Keystone opponents responded to the “job-killer” attack by undercutting TransCanada’s inflated employment numbers. They pointed out that the State Department estimated the pipeline would produce only 6,500 jobs, most of them temporary. Cornell University’s Global Labor Institute released a study [PDF] showing that Keystone XL may generate no more than 50 permanent jobs when the work is done.

But showing that fewer jobs would result than proponents have claimed is only half the job. That’s not enough to win over the hearts and minds of workers who have been struggling for decades under the weight of stagnant wages and unemployment. From a worker’s perspective, Keystone jobs were good-paying union jobs in an economy that increasingly offers up only minimum-wage service work.
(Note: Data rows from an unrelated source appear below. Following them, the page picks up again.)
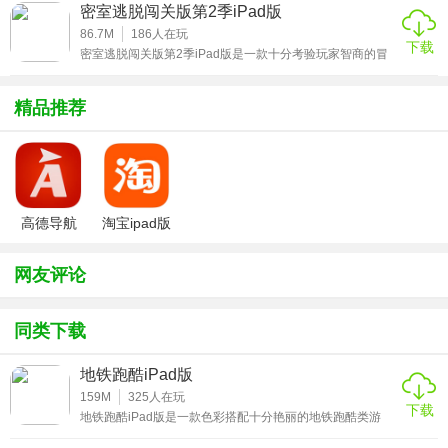
助你的角色接受不同的任务，完成这些任务，相信各位忍者
密室逃脱闯关版第2季iPad版
迷一定会很感兴趣的，而且还有很多不同的战斗模式哦，现
2、极限单人挑战，玩家有机会获得S级极品忍者;
在打开你的战斗方式，让这些忍者能够更加顽强地成长，感
86.7M
186
人在玩
下载
兴趣的小伙伴赶紧来下载这款飞行模拟器iPad版游戏体验
密室逃脱闯关版第2季iPad版是一款十分考验玩家智商的冒
3、团队模式，多种角色自由组合搭配，玩法更多变;
吧。
险解谜逃生类游戏，第二季版本中同样为玩家精心准备了20
个关卡，也就是说里面有20个不同的房间，玩家是一名被困
4、多种类的boss副本，给你耳目一醒的游戏体验。
在其中冒险者，没有人可以帮你，你只能靠自己寻找每个房
精品推荐
间的开门钥匙，最终从这里逃离出去，准备好了吗？感兴趣
的小伙伴赶紧来下载这款密室逃脱闯关版第2季iPad版游戏
★火影跑酷iPad版攻略指南
体验吧。
1、不断增加的忍者角色供你选择;
2、精美的画面和酷炫的特效;
高德导航
淘宝ipad版
iphone版
3、迎战多个boss，挑战魔界僵尸之王;
网友评论
4、新的音效系统及增加特效的动画;
同类下载
5、游戏成就系统、游戏商店增加游戏的趣味性;
6、多款的忍术及道具，连续杀敌获取能量，使用必杀技。
地铁跑酷iPad版
159M
325
人在玩
下载
★火影跑酷iPad版试玩体验
地铁跑酷iPad版是一款色彩搭配十分艳丽的地铁跑酷类游
戏，一改跑酷游戏紧张刺激的画风，使用了十分鲜艳的色彩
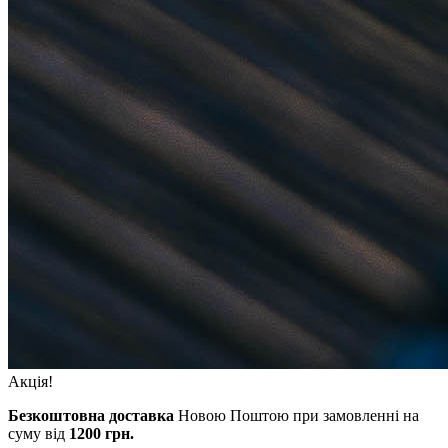
Акція!
Безкоштовна доставка
Новою Поштою при замовленні на
суму від
1200 грн.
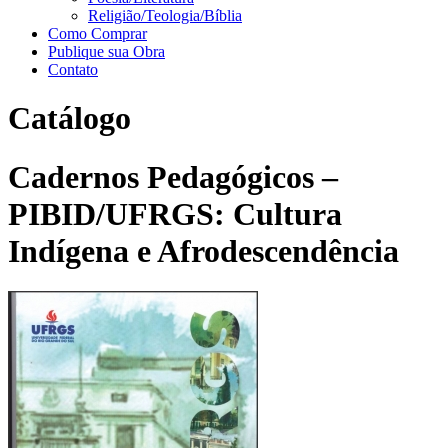
Religião/Teologia/Bíblia
Como Comprar
Publique sua Obra
Contato
Catálogo
Cadernos Pedagógicos –
PIBID/UFRGS: Cultura
Indígena e Afrodescendência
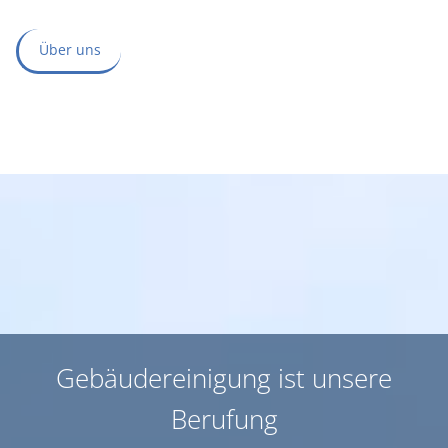
Über uns
Gebäudereinigung ist unsere
Berufung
And opponents’ argument that the pipeline offered up only temporary jobs shows a lack of understanding of the industry — virtually all construction jobs are temporary. But rather then substandard Walmart jobs, these temporary jobs come with healthcare, pensions and middle-class wages. As AFL-CIO President Richard Trumka explained, “We need to be honest that mass unemployment makes everything harder and feeds fear … we cannot have a trust-building conversation about [Keystone] unless opponents of the pipeline recognize that construction jobs are real jobs, good jobs.”

However inflated TransCanada’s employment figures, the promise of several thousand well-paying jobs represents a glimmer of hope in a dismal economy. And opponents of the pipeline appear to be snuffing out that hope. We need to honor the fact that jobs are central to workers’ identities and aspirations.